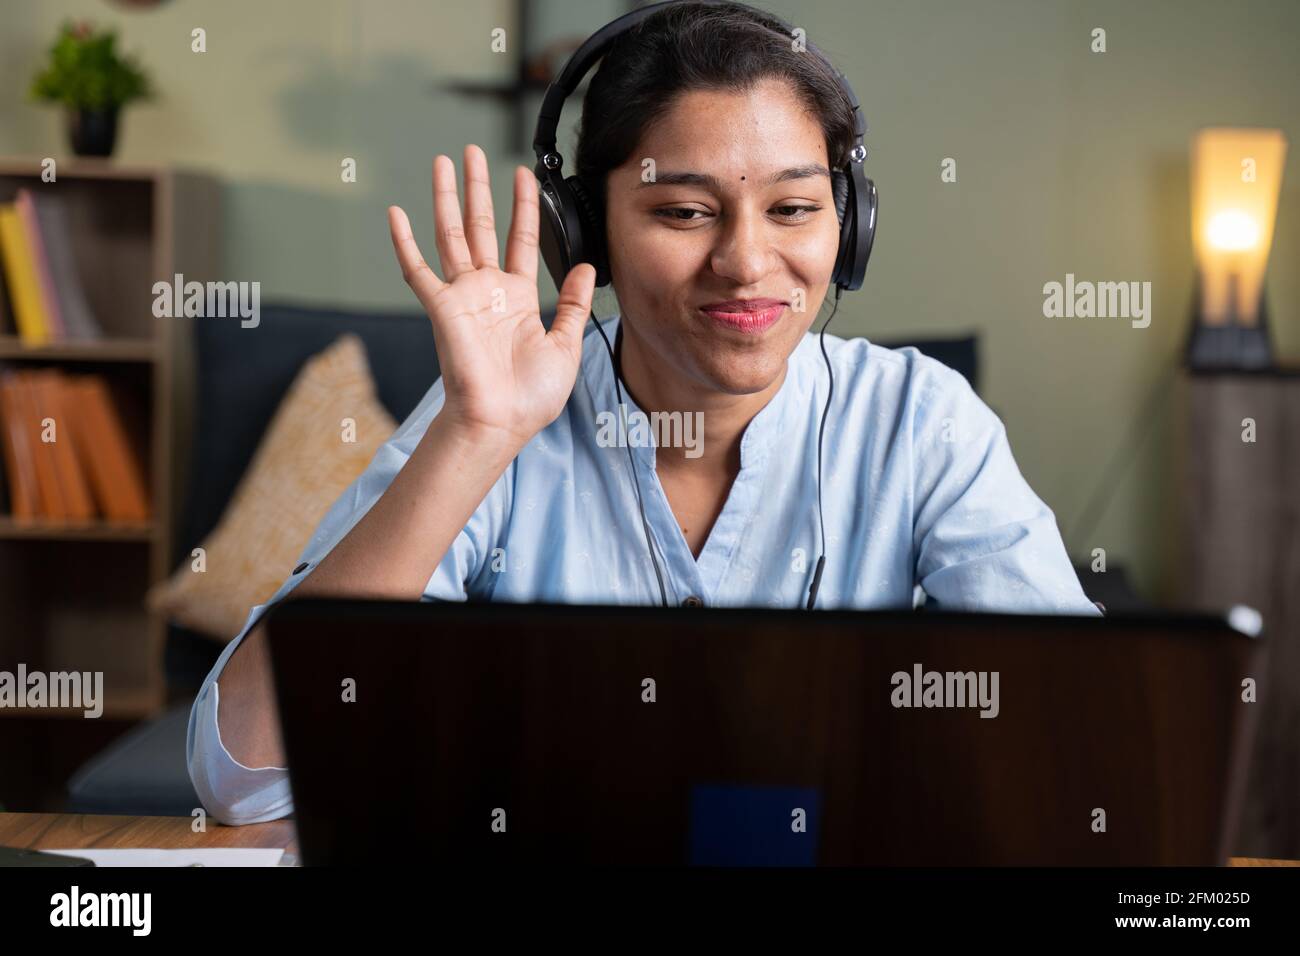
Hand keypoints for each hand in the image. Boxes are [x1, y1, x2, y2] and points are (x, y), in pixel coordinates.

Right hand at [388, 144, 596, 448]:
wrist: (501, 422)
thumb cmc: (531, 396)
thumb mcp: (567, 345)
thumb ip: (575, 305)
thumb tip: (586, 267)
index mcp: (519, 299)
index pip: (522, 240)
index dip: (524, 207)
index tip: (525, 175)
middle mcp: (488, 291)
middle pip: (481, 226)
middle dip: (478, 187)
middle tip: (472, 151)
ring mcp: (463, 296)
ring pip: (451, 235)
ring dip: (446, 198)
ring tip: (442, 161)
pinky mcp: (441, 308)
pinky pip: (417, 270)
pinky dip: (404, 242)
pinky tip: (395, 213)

* * *

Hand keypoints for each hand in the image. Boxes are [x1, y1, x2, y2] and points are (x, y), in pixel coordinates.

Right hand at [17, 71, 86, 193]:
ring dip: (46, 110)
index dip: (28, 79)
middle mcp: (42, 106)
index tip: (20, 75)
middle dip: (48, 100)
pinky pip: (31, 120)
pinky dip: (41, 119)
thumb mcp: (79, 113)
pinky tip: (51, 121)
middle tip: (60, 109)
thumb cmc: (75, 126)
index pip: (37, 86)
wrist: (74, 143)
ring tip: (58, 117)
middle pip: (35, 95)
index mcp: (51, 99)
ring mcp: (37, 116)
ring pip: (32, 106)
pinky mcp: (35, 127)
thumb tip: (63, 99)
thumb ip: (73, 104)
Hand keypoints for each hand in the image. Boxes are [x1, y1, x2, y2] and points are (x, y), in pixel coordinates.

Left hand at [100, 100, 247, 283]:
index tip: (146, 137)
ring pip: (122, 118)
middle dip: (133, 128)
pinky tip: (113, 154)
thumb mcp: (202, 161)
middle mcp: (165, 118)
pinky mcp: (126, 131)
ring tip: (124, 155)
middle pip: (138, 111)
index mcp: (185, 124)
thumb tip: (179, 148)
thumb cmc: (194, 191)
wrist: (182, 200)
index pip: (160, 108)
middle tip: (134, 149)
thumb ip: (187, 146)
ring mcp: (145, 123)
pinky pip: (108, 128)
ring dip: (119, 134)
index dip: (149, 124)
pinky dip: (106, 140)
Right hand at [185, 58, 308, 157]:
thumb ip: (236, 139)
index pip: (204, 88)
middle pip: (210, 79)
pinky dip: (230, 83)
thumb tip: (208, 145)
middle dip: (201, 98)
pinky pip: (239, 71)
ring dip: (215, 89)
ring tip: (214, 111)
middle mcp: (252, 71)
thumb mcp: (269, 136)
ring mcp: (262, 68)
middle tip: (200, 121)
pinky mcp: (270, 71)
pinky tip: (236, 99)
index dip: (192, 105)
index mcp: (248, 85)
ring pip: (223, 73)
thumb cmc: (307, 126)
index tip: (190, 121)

...

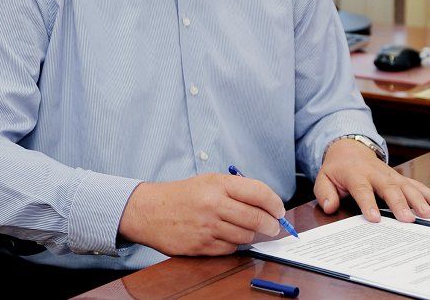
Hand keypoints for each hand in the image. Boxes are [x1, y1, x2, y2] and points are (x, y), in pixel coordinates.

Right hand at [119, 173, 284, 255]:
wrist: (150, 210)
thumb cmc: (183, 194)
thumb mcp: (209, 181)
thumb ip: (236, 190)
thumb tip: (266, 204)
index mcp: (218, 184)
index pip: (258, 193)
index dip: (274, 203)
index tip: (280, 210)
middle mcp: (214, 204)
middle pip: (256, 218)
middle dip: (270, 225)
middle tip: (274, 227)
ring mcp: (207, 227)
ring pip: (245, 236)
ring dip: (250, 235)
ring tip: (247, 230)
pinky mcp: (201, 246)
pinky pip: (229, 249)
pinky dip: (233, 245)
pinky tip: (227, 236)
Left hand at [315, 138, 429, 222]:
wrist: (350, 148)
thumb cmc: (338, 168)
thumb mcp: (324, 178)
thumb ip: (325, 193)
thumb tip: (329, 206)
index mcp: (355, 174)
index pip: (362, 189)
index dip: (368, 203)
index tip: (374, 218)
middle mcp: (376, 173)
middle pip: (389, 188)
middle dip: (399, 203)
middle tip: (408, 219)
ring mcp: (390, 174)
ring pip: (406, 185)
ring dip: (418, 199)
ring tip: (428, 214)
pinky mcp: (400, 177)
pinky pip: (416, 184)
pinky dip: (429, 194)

◆ **WORK ORDER**
Give back, word for word, only the lines above from the line holding "pinky tip: (113, 154)" to the line holding "index tip: (190, 121)", both included.

◆ **EXERCISE RESPONSE**
pinky tip: (113, 154)
thumb mcp: (202, 161)
middle mcp: (165, 118)
pinky mcp: (126, 131)
ring tip: (124, 155)
middle pip: (138, 111)
index mcp: (185, 124)
thumb tip: (179, 148)
thumb cmc: (194, 191)
wrist: (182, 200)
index pip: (160, 108)
middle tip: (134, 149)
thumb ip: (187, 146)
ring mcp: (145, 123)
pinky pip: (108, 128)
ring dip: (119, 134)
index dip: (149, 124)
pinky dip: (106, 140)
Right hand at [185, 58, 308, 157]:
thumb ip: (236, 139)
index pip: (204, 88)
middle pip: (210, 79)
pinky dip: (230, 83)
thumb tip: (208, 145)
middle dip: (201, 98)
pinky pip: (239, 71)
ring dip: (215, 89)
ring tip: (214, 111)
middle mcp: (252, 71)
thumb mcp: (269, 136)
ring mcp: (262, 68)
middle tip: (200, 121)
pinky mcp: (270, 71)
pinky tip: (236, 99)
index dip: (192, 105)
index mcp: (248, 85)
ring pip: (223, 73)
thumb cmc: (307, 126)
index tip: (190, 121)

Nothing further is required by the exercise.